Tasks to carry out
• 1. In two sentences, summarize the subcluster sandboxing page.
• 2. Reproduce the passage of the subcluster sandboxing page starting with "Sandboxing enables you to spin-off secondary" and going on through "and vice versa.".

Source passage

/---

This is the multi-page printable view of this section.
Click here to print.
Return to the regular view of this page.
Subcluster sandboxing
Sandboxing enables you to spin-off a secondary subcluster from an existing cluster, resulting in two mutually isolated clusters that share the same data but do not interfere with each other.
Sandboxing enables you to spin-off secondary subclusters from an existing cluster, resulting in two or more mutually isolated clusters that share the same data but do not interfere with each other. Sandboxed clusters inherit the state of the catalog and data of the main cluster at the time of sandbox creation. As soon as the sandbox is active, the catalog and data of the two clusters are independent and can diverge. Within each cluster, you can perform standard database operations and queries, such as creating new tables or loading libraries, without affecting the other cluster. For example, dropping a table in the sandboxed cluster does not drop the table in the main cluster, and vice versa.
Sandboxes support many use cases, including the following:
-
Try out a version of Vertica without needing to spin-up a new cluster and reload data. After creating a sandbox, you can upgrade sandboxed subclusters and test out the new Vertica features. To rejoin sandboxed subclusters to the main cluster, you just need to downgrade the Vertica version and perform the necessary unsandboxing tasks.
-
Experiment with new features without compromising the consistency of the main cluster. For instance, you could spin-off a sandbox and experiment with external tables using data stored by Apache Iceberg.
-
Share data with another team by giving them access to a sandboxed cluster. This gives the other team the necessary data access, but keeps the changes separate from the main cluster. Anything the other team changes in the sandbox, such as dropping tables, would not propagate back to the main cluster.
After removing the sandbox and performing necessary cleanup tasks, subclusters can rejoin the main cluster.
1 - Creating sandboxes
In order to create a sandbox for a secondary subcluster, all nodes in the subcluster must have a status of UP and collectively provide full-subscription coverage for all shards.
In order to create a sandbox for a secondary subcluster, all nodes in the subcluster must have a status of UP and collectively provide full-subscription coverage for all shards.
To sandbox the first subcluster in a sandbox, use the sandbox_subcluster
admintools command:
$ adminTools -t sandbox_subcluster -h
Usage: sandbox_subcluster [options]
Options:
-h, --help show this help message and exit
-d DB, --database=DB Name of database to be modified
-p DBPASSWORD, --password=DBPASSWORD
Database password in single quotes
-c SCNAME, --subcluster=SCNAME
Name of subcluster to be sandboxed
-b SBNAME, --sandbox=SBNAME
Name of the sandbox
--timeout=NONINTERACTIVE_TIMEOUT
set a timeout (in seconds) to wait for actions to
complete ('never') will wait forever (implicitly sets
-i)

\---

Data
/---

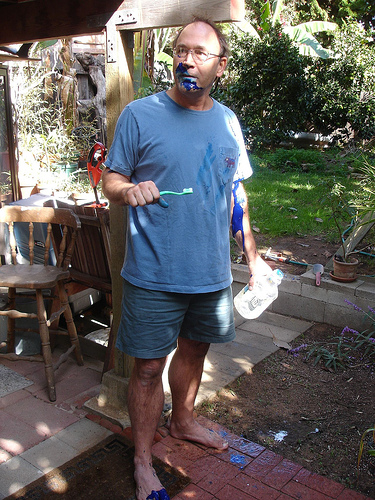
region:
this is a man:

\---

The replies
• 1. Sandboxing spins off secondary subclusters from an existing cluster into mutually isolated clusters that start with the main cluster's catalog and data but can diverge. It lets you try out a version of Vertica, experiment with new features, or share data with another team without affecting the main cluster, and it requires all nodes in the subcluster to be UP and to provide full-subscription coverage for all shards.

• 2.
Sandboxing enables you to spin-off secondary subclusters from an existing cluster, resulting in two or more mutually isolated clusters that share the same data but do not interfere with each other. Sandboxed clusters inherit the state of the catalog and data of the main cluster at the time of sandbox creation. As soon as the sandbox is active, the catalog and data of the two clusters are independent and can diverge. Within each cluster, you can perform standard database operations and queries, such as creating new tables or loading libraries, without affecting the other cluster. For example, dropping a table in the sandboxed cluster does not drop the table in the main cluster, and vice versa.